I need this to display in my menu control as: Home | Projects | Configuration | Your Account | Logout.

This is working correctly however when i navigate to the pages ProjectOverview and ProjectViewCalls, I lose the selected class="level1 selected" attribute of the list item. I want to be able to indicate what area of the site the user is currently in.

Is this possible?


Solution

  • Not sure if this is what you're looking for, but here is an easy way to do it.
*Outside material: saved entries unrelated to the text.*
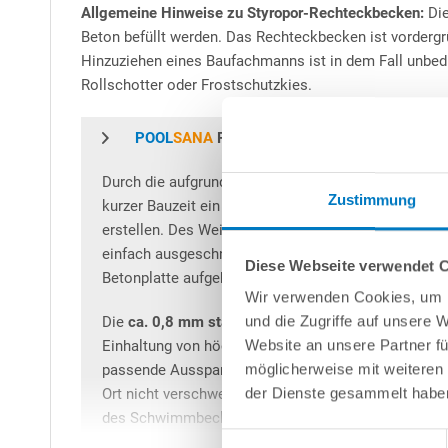
Allgemeine Hinweise zu Styropor-Rechteckbecken:
Die
Beton befüllt werden. Das Rechteckbecken ist vordergr
Hinzuziehen eines Baufachmanns ist in dem Fall unbedi
Rollschotter oder Frostschutzkies.
POOL
SANA
Rechteckpool
Durch die aufgrund des geringen Gewichts einfach
Zustimmung
kurzer Bauzeit ein massives und äußerst langlebig
erstellen. Des Weiteren können Ausschnitte für Einb
einfach ausgeschnitten werden. Die druckfesten Sc
Diese Webseite verwendet 
Betonplatte aufgebaut, vertikal und horizontal armie
Wir verwenden Cookies, um I
und die Zugriffe auf unsere 
Die
ca. 0,8 mm starke, sandfarbene PVC-Poolfolie
d
Website an unsere Partner fü
Einhaltung von höchsten Qualitätsstandards als fert
möglicherweise mit weiteren
passende Aussparungen für die Unterbau-Ecktreppe im
der Dienste gesammelt habe
Ort nicht verschweißt oder in sonstiger Weise an di
des Schwimmbecken-Körpers einfach in einem Stüc
Einwilligungsauswahl
anschließend an die Ecktreppe an. Wichtig: Die Schw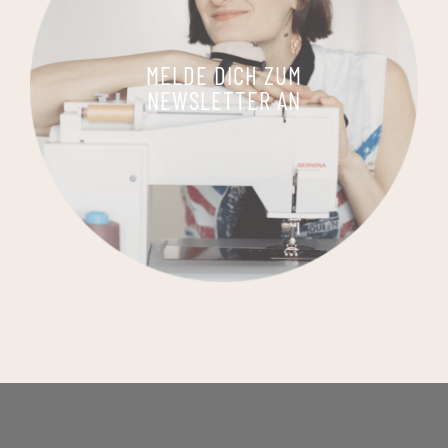
MELDE DICH ZUM
NEWSLETTER AN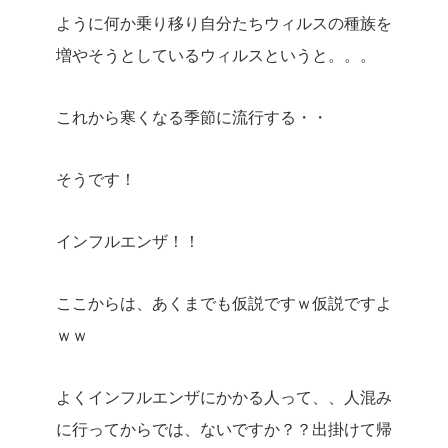
ように何か乗り移り自分たちウィルスの種族を
増やそうとしているウィルスというと。。。
これから寒くなる季節に流行する・・
そうです！
インフルエンザ！！
ここからは、あくまでも仮説ですｗ仮説ですよ
ｗｗ
よくインフルエンザにかかる人って、、人混み
に行ってからでは、ないですか？？出掛けて帰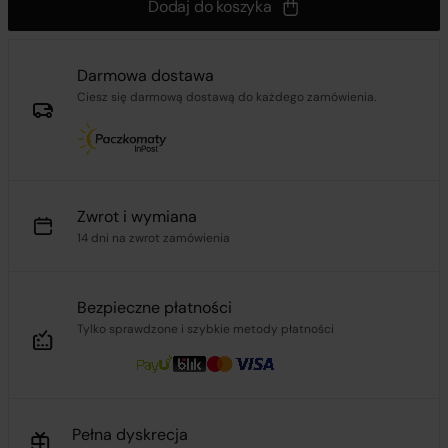
Dodaj do koszyka
Darmowa dostawa
Ciesz się darmową dostawą do każdego zamówienia.
Zwrot i wymiana
14 dni na zwrot zamówienia
Bezpieczne płatności
Tylko sprawdzone i szybkie metody płatności
Pełna dyskrecja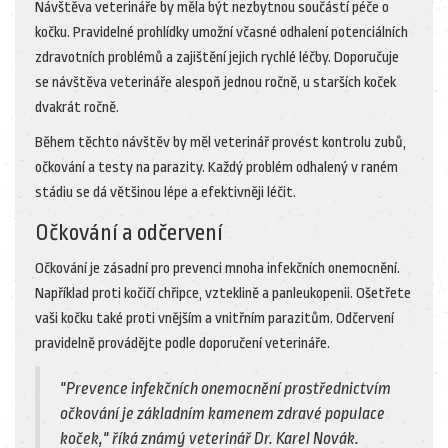
Návštěva veterináře by měla být nezbytnou součástí péče o
kočku. Pravidelné prohlídky umožní včasné odhalení potenciálních
zdravotních problémů a zajištění jejich rychlé léčby. Doporučuje
se návštěva veterináře alespoň jednou ročně, u starších koček
dvakrát ročně.
Během těchto návštěv by měl veterinář provést kontrolu zubů,
očkování a testy na parazity. Každý problém odhalený v raném
stádiu se dá většinou lépe a efektivněji léčit.
Očkování a odčervení
Očkování je zásadní pro prevenci mnoha infekčních onemocnění.
Například proti kočičí chřipce, vzteklině a panleukopenii. Ošetřete
vaši kočku také proti vnějším a vnitřním parazitům. Odčervení
pravidelně provádějte podle doporučení veterináře.
"Prevence infekčních onemocnění prostřednictvím
očkování je základním kamenem zdravé populace
koček," říká známý veterinář Dr. Karel Novák.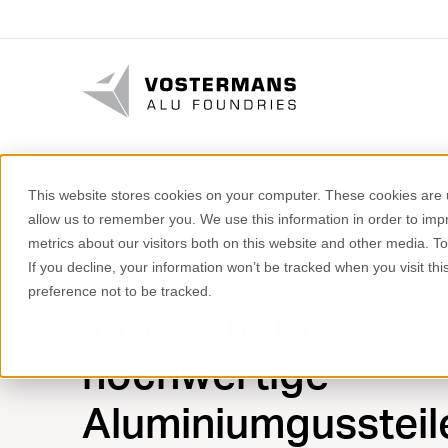
This website stores cookies on your computer. These cookies are u
allow us to remember you. We use this information in order to im
metrics about our visitors both on this website and other media. T
If you decline, your information won’t be tracked when you visit th
VOSTERMANS ALU FOUNDRIES
preference not to be tracked.
Ihr Partner für
hochwertige
Aluminiumgussteil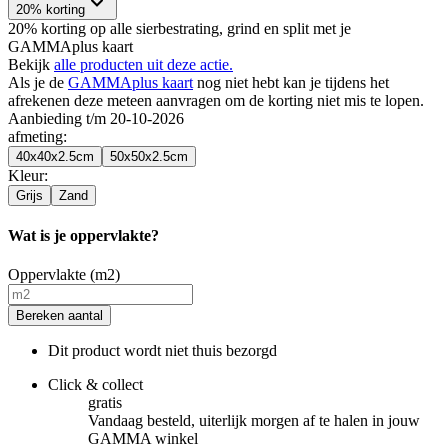
20% korting
20% korting op alle sierbestrating, grind en split met je
GAMMAplus kaart
Bekijk
alle producten uit deze actie.
Als je de
GAMMAplus kaart
nog niet hebt kan je tijdens het
afrekenen deze meteen aanvragen om de korting niet mis te lopen.
Aanbieding t/m 20-10-2026
afmeting
:
40x40x2.5cm
50x50x2.5cm
Kleur
:
Grijs
Zand
Wat is je oppervlakte?
Oppervlakte (m2)
Bereken aantal
Dit product wordt niet thuis bezorgd
Click & collect
gratis
Vandaag besteld, uiterlijk morgen af te halen in jouw
GAMMA winkel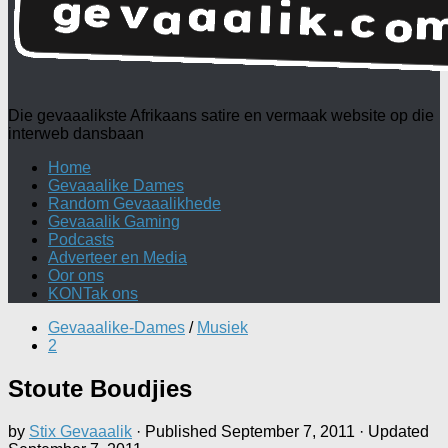
Die gevaaalikste Afrikaans satire en vermaak website op die
interweb dansbaan
Home
Gevaaalike Dames
Random Gevaaalikhede
Gevaaalik Gaming
Podcasts
Adverteer en Media
Oor ons
KONTak ons
Gevaaalike-Dames
/
Musiek
2
Stoute Boudjies
by
Stix Gevaaalik
· Published
September 7, 2011
· Updated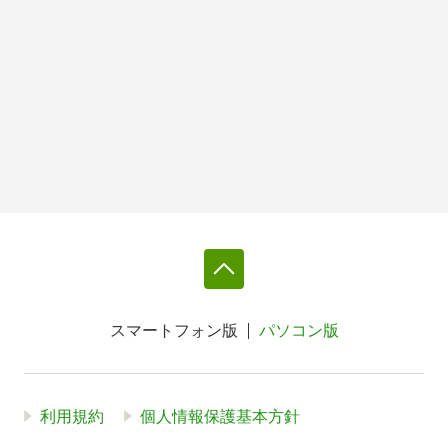
スマートフォン版
パソコン版
利用規約
個人情報保護基本方針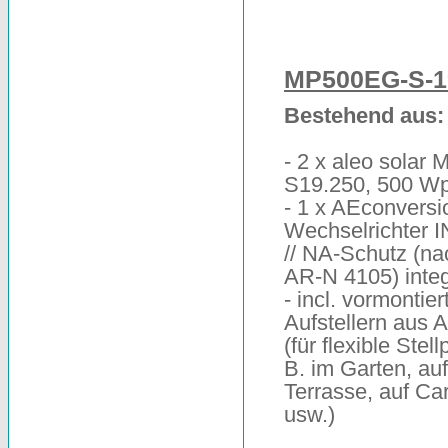
MP500EG-S-1
Bestehend aus:
- 2 x aleo solar 
S19.250, 500 W
- 1 x AEconversi
Wechselrichter 
// NA-Schutz (n
AR-N 4105) integ
- incl. vormontier
Aufstellern aus 
(für flexible Stell
B. im Garten, auf
Terrasse, auf Ca
usw.)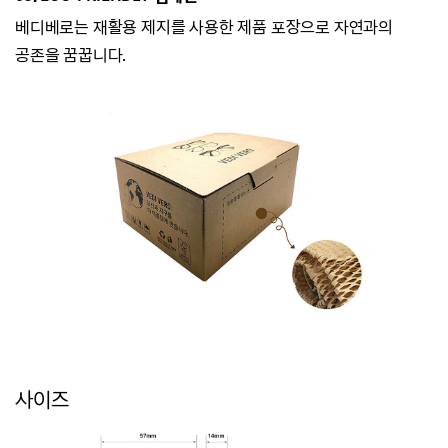
베디베로는
재활용 제지를 사용한 제품 포장으로 자연과의
공존을 꿈꿉니다.
사이즈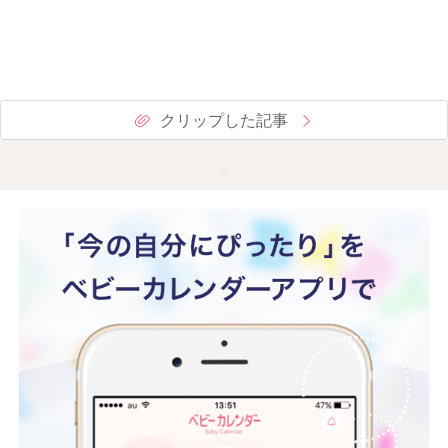
クリップした記事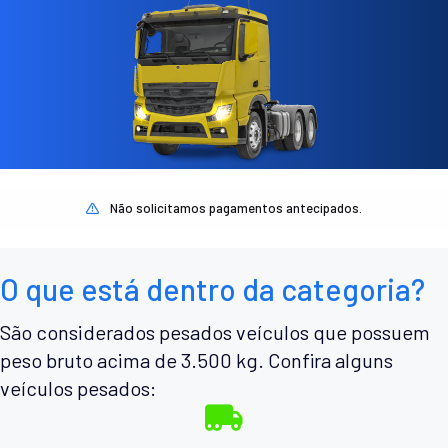
Não solicitamos pagamentos antecipados.
O que está dentro da categoria?
São considerados pesados veículos que possuem
peso bruto acima de 3.500 kg. Confira alguns
veículos pesados:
Add a MenuItemDataBound event to the menu control, then in the event use this code:

            if(e.Item.Selected)
            {
                if(e.Item.Parent != null && e.Item.Parent.Selectable)
                {
                    e.Item.Parent.Selected = true;
                }
            }
    

    If you do this, the current menu item will not have the selected style, so it might mess up your pop-out sub menu.

    If the child nodes aren't being displayed at all, you could try binding something like this on MenuDataBound:

    var myMenu = (Menu) sender;
    var currentNode = SiteMap.Provider.FindSiteMapNode(HttpContext.Current);
    if (currentNode != null)
    {
        var parentMenuItem = myMenu.FindItem("Root/" + currentNode.ParentNode.Title);
        if (parentMenuItem != null && parentMenuItem.Selectable)
        {
            parentMenuItem.Selected = true;
        }
    }
    

    Another option would be to ditch the default menu script and use something like Superfish instead.